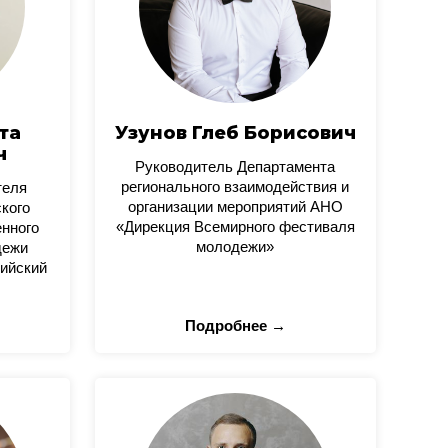
та
Узунов Глеб Борисович
ч
Руководитель Департамента
регионального взаимодействия и
теля
организации мероприятий АНО
кого
«Дирекция Всемирного фестиваля
нного
молодежи»
дежи
ийский
Подробнее →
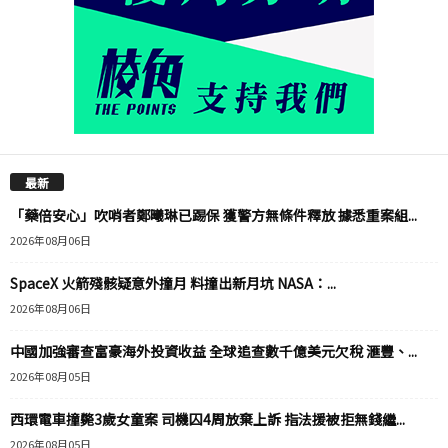
最新
「藥倍安心」吹哨者鄭曦琳已踢保 獲警方無條件釋放 據悉重案組...
2026年08月06日
SpaceX 火箭殘骸疑意外撞月 料撞出新月坑 NASA：...
2026年08月06日
中國加強審查富豪海外投資收益 全球追查數千億美元欠稅 滙豐、...
2026年08月05日
西環電車撞斃3歲女童案 司機囚4周放棄上訴 指法援被拒無錢繼...
2026年08月05日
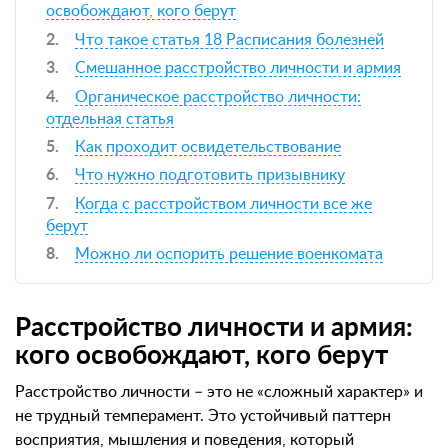
освобождают, кого берут
Что такое статья 18 Расписания болезней
Смешанное расстройство личности и армия
Органическое расстройство личности:
отдельная статья
Как проходит освидетельствование
Что нужно подготовить призывнику
Когда с расстройством личности все же
берут
Можно ли оспорить решение военкомата
Расстройство личности и армия:
кого освобождают, кого берут
Расстройство личности – это не «сложный характер» и
не трудный темперамент. Это устойчивый паттерн
восприятия, мышления и поведения, который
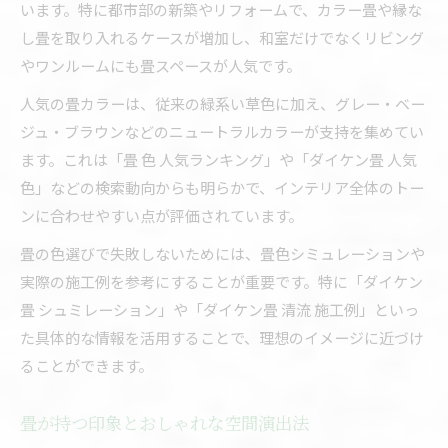
います。特に都市部の新築やリフォームで、カラー畳や縁な
畳とフローリングの機能性徹底比較ポイント
し畳を取り入れるケースが増加し、和室だけでなくリビング
畳が持つ断熱性や防音性の実際の違い
やワンルームにも畳スペースが人気です。
畳の特性とフローリングの生活感比較
人気の畳カラーは、従来の緑系い草色に加え、グレー・ベー
畳の欠点とフローリング選びの注意点
ジュ・ブラウンなどのニュートラルカラーが支持を集めてい
畳の実感と住み心地の違いを体感しよう
ます。これは「畳 色 人気ランキング」や「ダイケン畳 人気
色」などの検索動向からも明らかで、インテリア全体のトー
畳の色選びに失敗しないポイントとは
ンに合わせやすい点が評価されています。
畳の色選びで後悔しないための基礎知識
畳のイメージ別カラーシミュレーション法
畳の色選びで失敗しないためには、畳色シミュレーションや
実際の施工例を参考にすることが重要です。特に「ダイケン
人気の畳色とインテリア調和のコツ
畳 シュミレーション」や「ダイケン畳 清流 施工例」といっ
畳色選びで失敗しない注意点と体験談
た具体的な情報を活用することで、理想のイメージに近づけ
畳色人気ランキングで見る最新動向
ることができます。
ネット用語から読む現代の畳イメージ
ネット用語で使われる畳の意味と背景
畳が持つ印象とおしゃれな空間演出法
畳イメージの変化と現代的な使い方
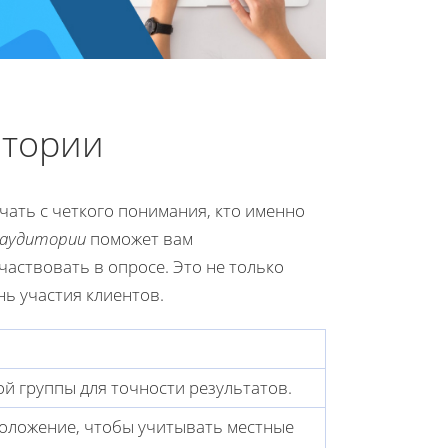
итории
ать с четкого понимания, кто именно
 аудитории
поможет вам
участвовать в опросе. Это не только
нь участия клиентов.
й группы для точности результатов.
оложение, чтобы учитывать местные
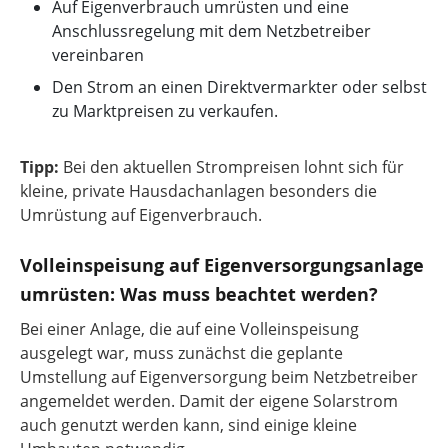
Auf Eigenverbrauch umrüsten und eine
Anschlussregelung mit dem Netzbetreiber
vereinbaren
Den Strom an einen Direktvermarkter oder selbst
zu Marktpreisen zu verkaufen.
Tipp:
Bei den aktuellen Strompreisen lohnt sich für
kleine, private Hausdachanlagen besonders die
Umrüstung auf Eigenverbrauch.
Volleinspeisung auf Eigenversorgungsanlage
umrüsten: Was muss beachtet werden?
Bei einer Anlage, die auf eine Volleinspeisung
ausgelegt war, muss zunächst die geplante
Umstellung auf Eigenversorgung beim Netzbetreiber
angemeldet werden. Damit der eigene Solarstrom
auch genutzt werden kann, sind einige kleine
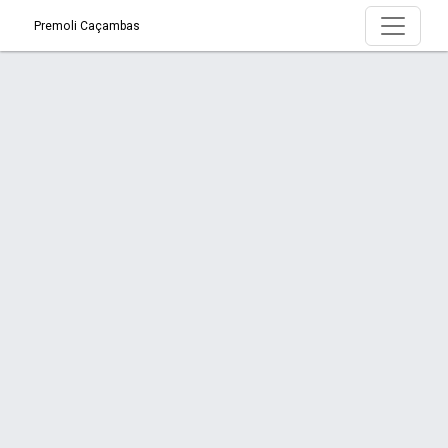
Premoli Caçambas
Produto > Destinação de resíduos de
madeiras
Início
Produto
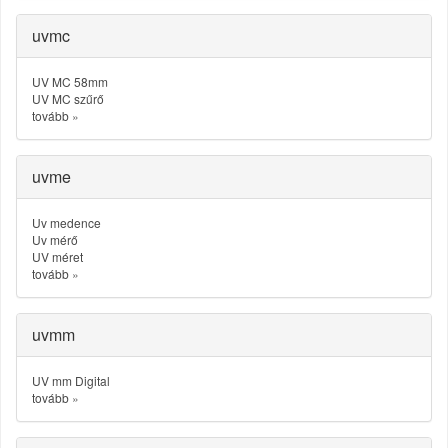
uvmc
UV MC 58mm
UV MC szűrő
tovább
»
uvme
Uv medence
Uv mérő
UV méret
tovább
»
uvmm
UV mm Digital
tovább
»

○ ○ ○ ○ ○ ○ ○

### YOUR OBJECTIVE
Could the stretch from the line with "中國加強審查富豪海外投資收益 全球追查數千億美元欠稅 滙豐、..." through the line with "не трудный темперамент." in the listing above be restated word for word, minus the pictures?

### YOUR SOLUTION
中國加強審查富豪海外投資收益 全球追查數千億美元欠稅 滙豐、...
2026年08月05日
西環電車撞斃3歲女童案 司機囚4周放棄上訴 指法援被拒無錢繼...
2026年08月05日
освобождают, кого берут
Что такое статья 18 Расписания болезней
Смешанное расстройство личности и армия
Органическое расстройство личности:
отдельная статья
Как проходит освидетельствование
Что нужно подготовить призывнику
Когда с расстройством личности все же
берут
Можно ли оспорить решение военкомата
Расстройство личности и армия:
кого освобождают, кого берут
Расстройство личности – это не «сложный характер» и
не трудный темперамент. Это устойчивый паттерн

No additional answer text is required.